In 2014, SodaStream was a target of the boycott, divestment, and sanctions (BDS) movement, which prompted the company to shut down its factory in the West Bank.
In the same vein, establishing a plant in the Gaza Strip is likely to raise the ire of the movement’s activists, who call for banning the establishment and the work of Israeli factories on Palestinian lands. Some Palestinian workers in SodaStream have claimed that they get paid far less than their Israeli colleagues.
Muin Rajab, a professor of economics at Al-Azhar University, told Al-Monitor, “The opening of an Israeli factory in Gaza means three things: first, allowing any company into Gaza regardless of its nationality. Second, in order to protect the local products, the Gaza government has to raise the price of the Israeli product. Third, it has to impose higher taxes on the permits for the Israeli side, in such a way to bring more revenues and alleviate the financial crisis.”
Palestinian engineers and technicians from Gaza, however, have worked online with Israeli tech companies, while Hamas has remained silent; these jobs have helped lessen the high rate of unemployment gripping the coastal enclave.
Unemployment in Gaza reached 49.1% during the first quarter of 2018, compared with 18.3% in the West Bank.
The number of workers that might be employed in the new factory in Gaza is still not determined. The average wage of a Palestinian worker in Israel amounts to 290 shekels ($80) a day.

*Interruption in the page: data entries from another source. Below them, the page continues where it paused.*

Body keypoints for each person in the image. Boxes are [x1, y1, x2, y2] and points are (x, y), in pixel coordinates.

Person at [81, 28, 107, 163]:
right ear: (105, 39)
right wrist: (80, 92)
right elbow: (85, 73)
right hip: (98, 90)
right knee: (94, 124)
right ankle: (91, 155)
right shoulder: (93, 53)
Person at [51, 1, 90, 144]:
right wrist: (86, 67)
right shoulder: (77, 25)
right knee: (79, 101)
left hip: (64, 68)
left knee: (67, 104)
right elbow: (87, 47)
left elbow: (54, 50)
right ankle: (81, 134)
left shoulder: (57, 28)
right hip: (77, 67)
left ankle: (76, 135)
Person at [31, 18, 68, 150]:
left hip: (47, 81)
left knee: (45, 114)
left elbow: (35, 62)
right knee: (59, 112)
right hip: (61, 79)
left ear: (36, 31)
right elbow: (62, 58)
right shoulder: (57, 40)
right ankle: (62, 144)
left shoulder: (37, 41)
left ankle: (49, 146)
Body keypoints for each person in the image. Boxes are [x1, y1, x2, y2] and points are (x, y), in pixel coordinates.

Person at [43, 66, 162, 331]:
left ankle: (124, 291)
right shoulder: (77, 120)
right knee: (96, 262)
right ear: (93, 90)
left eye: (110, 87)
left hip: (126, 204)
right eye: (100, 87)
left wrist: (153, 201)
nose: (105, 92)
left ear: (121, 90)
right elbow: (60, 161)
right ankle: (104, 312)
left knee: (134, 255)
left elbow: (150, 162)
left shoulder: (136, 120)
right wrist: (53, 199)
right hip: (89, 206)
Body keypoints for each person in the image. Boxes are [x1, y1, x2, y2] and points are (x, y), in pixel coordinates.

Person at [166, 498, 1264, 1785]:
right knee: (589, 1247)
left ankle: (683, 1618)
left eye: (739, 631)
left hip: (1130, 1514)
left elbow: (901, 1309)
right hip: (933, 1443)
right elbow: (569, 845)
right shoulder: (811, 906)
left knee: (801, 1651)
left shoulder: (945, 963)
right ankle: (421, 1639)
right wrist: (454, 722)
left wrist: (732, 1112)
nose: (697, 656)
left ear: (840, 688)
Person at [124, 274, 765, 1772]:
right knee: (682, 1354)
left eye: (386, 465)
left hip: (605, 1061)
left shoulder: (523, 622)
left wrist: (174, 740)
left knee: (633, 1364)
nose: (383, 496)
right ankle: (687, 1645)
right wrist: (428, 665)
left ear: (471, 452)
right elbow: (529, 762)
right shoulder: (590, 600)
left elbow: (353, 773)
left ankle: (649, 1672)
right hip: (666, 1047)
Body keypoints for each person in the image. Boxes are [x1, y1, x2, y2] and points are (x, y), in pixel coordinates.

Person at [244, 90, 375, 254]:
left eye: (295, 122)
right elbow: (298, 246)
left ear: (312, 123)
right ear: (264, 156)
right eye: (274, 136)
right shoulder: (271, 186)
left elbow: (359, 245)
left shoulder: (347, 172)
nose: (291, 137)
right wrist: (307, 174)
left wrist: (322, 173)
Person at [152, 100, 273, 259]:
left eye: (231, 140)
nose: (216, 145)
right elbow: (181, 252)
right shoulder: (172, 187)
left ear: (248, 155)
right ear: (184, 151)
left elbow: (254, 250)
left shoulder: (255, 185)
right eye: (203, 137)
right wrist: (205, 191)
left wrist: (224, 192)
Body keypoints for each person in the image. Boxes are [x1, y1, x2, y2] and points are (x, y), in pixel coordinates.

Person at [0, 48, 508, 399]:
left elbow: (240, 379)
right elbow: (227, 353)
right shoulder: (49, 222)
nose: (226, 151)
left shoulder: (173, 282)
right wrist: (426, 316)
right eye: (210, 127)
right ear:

Omar Shaaban, head of the Pal Think for Strategic Studies in Gaza, told Al-Monitor, “Setting up an Israeli plant in Gaza carries a political message. This would not be possible without Israeli political approval and desire to calm the security situation in the Gaza Strip. Hamas is not likely to stand against this. It will consider the factory as an international company rather than an Israeli one, which is a good position.”